Мысль показалась ему удачной, тем более что погода стояла хорошая, в лесу было тенисто, земля покрыта мягким мхом. Пробивавшиеся сквозь листву жаркие лучи солнца, которое уже начало скрываться за холмы Марли, высушили траву, и земля источала сладостный весенний аромат, в котором разом смешиваются запахи цветов и трав.
Наступил тот час, когда с небес на землю нисходит благостная глубокая тишина, само небо начинает темнеть, а цветы, смыкая лепестки, прячут в своих чашечках уснувших насекомых. Золотые мухи, жужжавшие весь день, укрылись в дуплах дубов; умолкшие птицы забились в листву деревьев, откуда раздавалось лишь хлопанье их крыльев да порой переливчатый посвист дрозда или робкая трель малиновки.

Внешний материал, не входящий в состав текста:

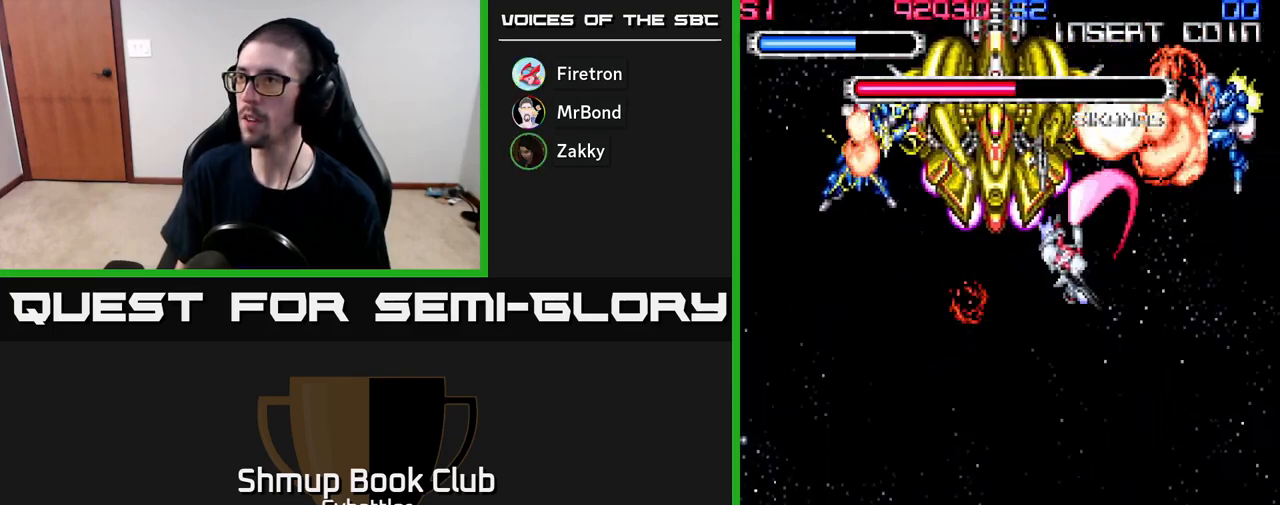
{"buttons": ["DPAD_DOWN", "DPAD_LEFT"], "right_stick": "center"}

Жильбер чувствовал себя в лесу как дома: тут ему знакомы были и каждый звук, и даже его тишина. Поэтому, недолго размышляя и не давая детским страхам овладеть им, он зашагал по вереску, усеянному сухими листьями, оставшимися с прошлой осени.

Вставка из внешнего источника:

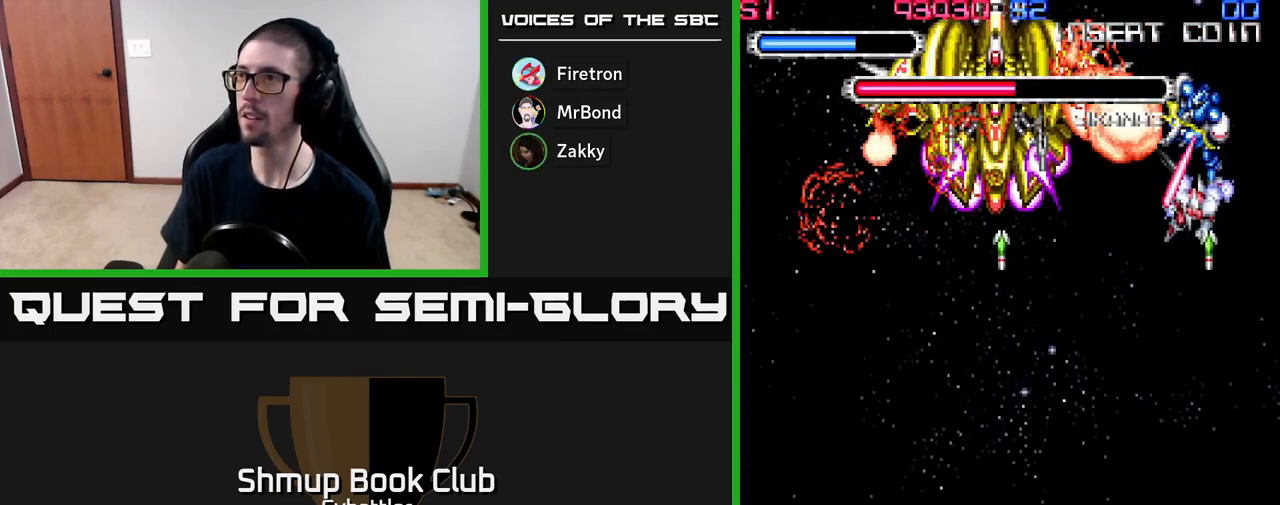
{"buttons": ["X"], "right_stick": "center", "events": [[17, "DPAD_DOWN", "up"], [100, "X", "down"], [167, "DPAD_UP", "down"], [183, "X", "up"], [233, "DPAD_LEFT", "up"], [300, "X", "down"], [333, "X", "up"], [433, "X", "down"], [450, "DPAD_UP", "up"]]}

Более того, вместо тревоги Жильбер испытывал огромную радость. Полной грудью вдыхал он раздольный чистый воздух и чувствовал, что на сей раз он восторжествовал, как и подобает стоику, избежав ловушек, расставленных для тех, кто слаб душой. Что за беда, что у него нет ни хлеба, ни денег, ни крова? У него осталась милая его сердцу свобода, и он беспрепятственно мог наслаждаться ею!
Отыскав себе мягкое ложе меж замшелыми корнями гигантского каштана, Жильбер улегся и, уставившись в ласковое небо, не заметил, как уснул.
Разбудил его птичий гомон — уже начинало светать. Приподнявшись на локте и слегка оцарапав его о твердое дерево, Жильбер вглядывался в синеватый полумрак, окутавший перекресток, где сходились три лесные тропки, влажные от росы; иногда по ним, прижав уши, прыгали пугливые кролики, а то мчавшаяся на точеных стальных ногах любопытная лань вдруг замирала посреди дорожки и, увидав незнакомое существо, лежащее под деревом, приходила к выводу, что ей лучше пуститься наутёк.
Поднявшись с земли, Жильбер почувствовал голод: как мы помним, накануне он отказался отужинать с Самором и, следовательно, после завтрака в версальской мансарде во рту у него не было и маковой росинки. Увидев над собою кроны деревьев, этот бесстрашный исследователь лесов Лотарингии и Шампани решил было, что пробудился после ночной охоты на дичь для Андреа где-нибудь в чаще Таверне или роще Пьерфита.
Однако, если бы это было так, Жильбер увидел бы рядом с собой попавшуюся на манок куропатку или сбитого с ветки фазана, а сейчас около него лежала лишь шляпа, изрядно обтрепавшаяся в пути и пропитанная утренней росою.
Значит, все происшедшее с ним — не сон, как ему показалось при пробуждении. Были на самом деле и Версаль, и Люсьенна, были и триумфальный въезд в один из этих городков, и поспешное бегство из другого.
К тому же возвращению молодого человека к реальности способствовал голод, который разыгрывался все сильнее и сильнее.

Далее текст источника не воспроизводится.